(TASK) Find the string "None" in the listing below and return each line it appears in.

(DATA TO EXAMINE)

=== Section Start ===

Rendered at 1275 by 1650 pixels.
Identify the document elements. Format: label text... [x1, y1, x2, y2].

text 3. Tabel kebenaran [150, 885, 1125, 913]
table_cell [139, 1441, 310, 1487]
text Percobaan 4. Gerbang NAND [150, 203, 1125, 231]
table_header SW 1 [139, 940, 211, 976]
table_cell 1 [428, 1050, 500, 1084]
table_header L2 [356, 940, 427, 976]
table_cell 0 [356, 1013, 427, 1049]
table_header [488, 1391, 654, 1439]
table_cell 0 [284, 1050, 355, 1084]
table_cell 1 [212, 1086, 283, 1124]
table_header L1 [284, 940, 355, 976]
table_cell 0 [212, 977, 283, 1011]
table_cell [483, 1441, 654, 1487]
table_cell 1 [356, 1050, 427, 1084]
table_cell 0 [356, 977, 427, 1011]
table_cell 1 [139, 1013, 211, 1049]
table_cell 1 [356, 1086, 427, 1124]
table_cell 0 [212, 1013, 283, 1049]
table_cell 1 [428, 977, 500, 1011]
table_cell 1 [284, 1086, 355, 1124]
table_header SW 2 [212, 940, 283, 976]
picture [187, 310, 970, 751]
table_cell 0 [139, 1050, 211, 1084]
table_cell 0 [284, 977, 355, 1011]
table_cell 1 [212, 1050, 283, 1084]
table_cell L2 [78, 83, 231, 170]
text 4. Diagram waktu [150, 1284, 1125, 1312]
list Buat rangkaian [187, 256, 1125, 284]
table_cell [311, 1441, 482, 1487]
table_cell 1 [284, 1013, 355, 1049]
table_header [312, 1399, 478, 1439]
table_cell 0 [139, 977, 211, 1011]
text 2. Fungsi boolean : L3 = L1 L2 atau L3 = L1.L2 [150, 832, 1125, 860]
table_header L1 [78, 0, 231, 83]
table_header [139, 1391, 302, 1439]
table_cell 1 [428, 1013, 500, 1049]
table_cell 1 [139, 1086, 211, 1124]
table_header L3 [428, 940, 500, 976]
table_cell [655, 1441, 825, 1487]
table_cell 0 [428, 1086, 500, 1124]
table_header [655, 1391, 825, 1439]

=== Section End ===
=== Section Start ===

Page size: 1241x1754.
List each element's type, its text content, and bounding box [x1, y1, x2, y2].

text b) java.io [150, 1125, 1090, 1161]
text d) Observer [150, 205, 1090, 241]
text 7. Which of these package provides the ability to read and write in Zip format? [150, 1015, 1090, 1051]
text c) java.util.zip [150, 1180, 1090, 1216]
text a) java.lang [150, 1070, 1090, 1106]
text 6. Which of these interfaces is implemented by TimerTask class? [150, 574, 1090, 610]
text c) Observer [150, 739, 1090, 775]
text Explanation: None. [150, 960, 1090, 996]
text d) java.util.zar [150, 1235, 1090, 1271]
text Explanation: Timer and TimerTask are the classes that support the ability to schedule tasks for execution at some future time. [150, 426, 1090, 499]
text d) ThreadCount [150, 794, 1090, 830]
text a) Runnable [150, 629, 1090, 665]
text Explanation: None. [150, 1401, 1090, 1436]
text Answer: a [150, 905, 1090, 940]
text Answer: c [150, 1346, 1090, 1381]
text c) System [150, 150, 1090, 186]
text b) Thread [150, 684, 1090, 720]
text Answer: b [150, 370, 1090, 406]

=== Section End ===

(ANSWER BELOW)
text Explanation: None. [150, 960, 1090, 996]
text Explanation: None. [150, 1401, 1090, 1436]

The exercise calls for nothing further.